In the first part of this blog “How Graze are experimenting their way to growth with Magento and AWS – Part (1/2)”, we made the case for Graze being the hallmark of an innovative company, by providing some examples of how they embrace the Lean Startup approach to quickly run experiments and validate they hypothesis, which can lead to new business models. This approach allows Graze to keep growing at staggering pace.
Graze’s experiments aim to answer the question “Should you build it?”, rather than “Can you build it?”. By rolling out Minimum Viable Products (MVP), Graze can learn what they need as fast as possible and at the lowest cost. Why? Because “The only way to win is to learn faster than anyone else”.
We know that we need to run experiments and learn faster than anyone else. But how?
The answer is in the scientific method, in “The Lean Startup” world known as the Build – Measure – Learn cycle.
- You start with hypotheses, a fancy word for “educated guess”
- Build a Minimum Viable Product, get it out into the real world
- Measure customers’ reactions and behaviors
- Learn from this, and use what you’ve learned to build a better product.

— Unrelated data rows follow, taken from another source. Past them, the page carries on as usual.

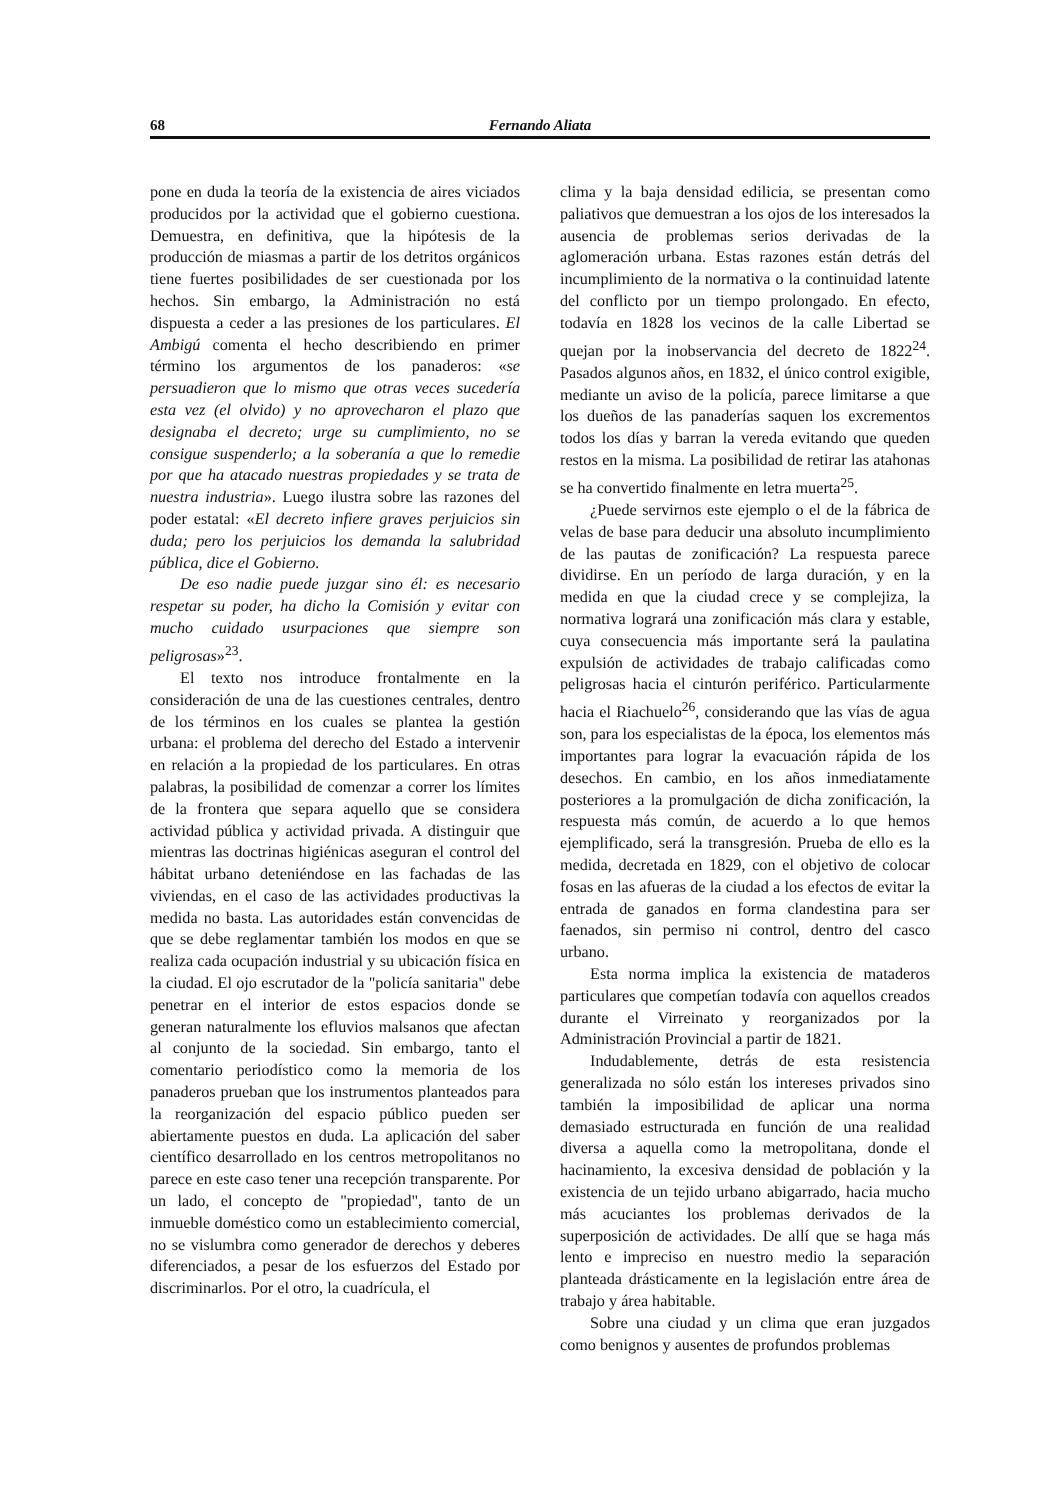68 Fernando Aliata
pone en duda la teoría de la existencia de aires viciados producidos por la actividad que el gobierno cuestiona. Demuestra, en definitiva, que la hipótesis de la producción de miasmas a partir de los detritos orgánicos tiene fuertes posibilidades de ser cuestionada por los hechos. Sin embargo, la Administración no está dispuesta a ceder a las presiones de los particulares. El Ambigú comenta el hecho describiendo en primer término los argumentos de los panaderos: «se persuadieron que lo mismo que otras veces sucedería esta vez (el olvido) y no aprovecharon el plazo que designaba el decreto; urge su cumplimiento, no se consigue suspenderlo; a la soberanía a que lo remedie por que ha atacado nuestras propiedades y se trata de nuestra industria». Luego ilustra sobre las razones del poder estatal: «El decreto infiere graves perjuicios sin duda; pero los perjuicios los demanda la salubridad pública, dice el Gobierno.
De eso nadie puede juzgar sino él: es necesario respetar su poder, ha dicho la Comisión y evitar con mucho cuidado usurpaciones que siempre son peligrosas»<sup>23</sup>.
El texto nos introduce frontalmente en la consideración de una de las cuestiones centrales, dentro de los términos en los cuales se plantea la gestión urbana: el problema del derecho del Estado a intervenir en relación a la propiedad de los particulares. En otras palabras, la posibilidad de comenzar a correr los límites de la frontera que separa aquello que se considera actividad pública y actividad privada. A distinguir que mientras las doctrinas higiénicas aseguran el control del hábitat urbano deteniéndose en las fachadas de las viviendas, en el caso de las actividades productivas la medida no basta. Las autoridades están convencidas de que se debe reglamentar también los modos en que se realiza cada ocupación industrial y su ubicación física en la ciudad. El ojo escrutador de la "policía sanitaria" debe penetrar en el interior de estos espacios donde se generan naturalmente los efluvios malsanos que afectan al conjunto de la sociedad. Sin embargo, tanto el comentario periodístico como la memoria de los panaderos prueban que los instrumentos planteados para la reorganización del espacio público pueden ser abiertamente puestos en duda. La aplicación del saber científico desarrollado en los centros metropolitanos no parece en este caso tener una recepción transparente. Por un lado, el concepto de "propiedad", tanto de un inmueble doméstico como un establecimiento comercial, no se vislumbra como generador de derechos y deberes diferenciados, a pesar de los esfuerzos del Estado por discriminarlos. Por el otro, la cuadrícula, el
clima y la baja densidad edilicia, se presentan como paliativos que demuestran a los ojos de los interesados la ausencia de problemas serios derivadas de la aglomeración urbana. Estas razones están detrás del incumplimiento de la normativa o la continuidad latente del conflicto por un tiempo prolongado. En efecto, todavía en 1828 los vecinos de la calle Libertad se quejan por la inobservancia del decreto de 1822<sup>24</sup>. Pasados algunos años, en 1832, el único control exigible, mediante un aviso de la policía, parece limitarse a que los dueños de las panaderías saquen los excrementos todos los días y barran la vereda evitando que queden restos en la misma. La posibilidad de retirar las atahonas se ha convertido finalmente en letra muerta<sup>25</sup>.
¿Puede servirnos este ejemplo o el de la fábrica de velas de base para deducir una absoluto incumplimiento de las pautas de zonificación? La respuesta parece dividirse. En un período de larga duración, y en la medida en que la ciudad crece y se complejiza, la normativa logrará una zonificación más clara y estable, cuya consecuencia más importante será la paulatina expulsión de actividades de trabajo calificadas como peligrosas hacia el cinturón periférico. Particularmente hacia el Riachuelo<sup>26</sup>, considerando que las vías de agua son, para los especialistas de la época, los elementos más importantes para lograr la evacuación rápida de los desechos. En cambio, en los años inmediatamente posteriores a la promulgación de dicha zonificación, la respuesta más común, de acuerdo a lo que hemos ejemplificado, será la transgresión. Prueba de ello es la medida, decretada en 1829, con el objetivo de colocar fosas en las afueras de la ciudad a los efectos de evitar la entrada de ganados en forma clandestina para ser faenados, sin permiso ni control, dentro del casco urbano.
Esta norma implica la existencia de mataderos particulares que competían todavía con aquellos creados durante el Virreinato y reorganizados por la Administración Provincial a partir de 1821.
Indudablemente, detrás de esta resistencia generalizada no sólo están los intereses privados sino también la imposibilidad de aplicar una norma demasiado estructurada en función de una realidad diversa a aquella como la metropolitana, donde el hacinamiento, la excesiva densidad de población y la existencia de un tejido urbano abigarrado, hacia mucho más acuciantes los problemas derivados de la superposición de actividades. De allí que se haga más lento e impreciso en nuestro medio la separación planteada drásticamente en la legislación entre área de trabajo y área habitable.
Sobre una ciudad y un clima que eran juzgados como benignos y ausentes de profundos problemas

Let’s be clear. The goal of the process is not to get data, the goal is to get insight.
Let’s go back to the basic of the scientific method for a moment. In any experiment there are:
- Independent Variables, which you control
- Dependent Variables, which you measure
- And constants, that is everything else you don’t want to change
One of the challenges, as you keep experimenting to drive growth, is to make sure you don’t have undesired Independent Variables.
In e-commerce, for instance, you might want to find out whether Google Shopping Ads has a better ROI than Facebook Dynamic Product Ads. So you set-up two campaigns on both channels, making sure you have the right tags to measure traffic, attribution, conversions etc… To make sure you are comparing apple with apple, you introduce the least amount of variation between the two campaigns. However hard you try, there may be invisible, but important variations ready to bias your experiment. You would rightly assume that the the User Experience after clicking on the advertised products will be the same from there on, but often it isn’t. The users clicking on the Google Ads might experience a 2 seconds slower response time when landing on the product page, compared to the users clicking on the Facebook Ads. In this scenario, the Facebook Ads will show a better ROI, due to a unknown variable, which it was assumed to be a constant.
Uptime, Performance and Scalability are very important, but even more important is the consistency of performance, so that you can reliably validate your learning. This is why scientists use laboratory environments to have direct control over most, if not all, of the variables that could impact upon the outcome of the experiment.
You may be asking: yeah that’s nice stuff, but why on earth as a retailer should I be so concerned about this stuff? I don’t have time for these things, I need to run my business and worry about growth, and bottom line.
If it was difficult for your business to embrace mobile, let’s look at the future, the real unknown.
Today there are 5 billion devices, growing to 50 billion by 2020.
Do you have a sense for the magnitude of platform, infrastructure and business disruption that this will demand?
Your business needs to focus on experimenting and learning faster than anyone else, that’s the only way to win. This is the reason why Akoova continuously evolves, to help retailers to be ready for the future, whatever it might bring.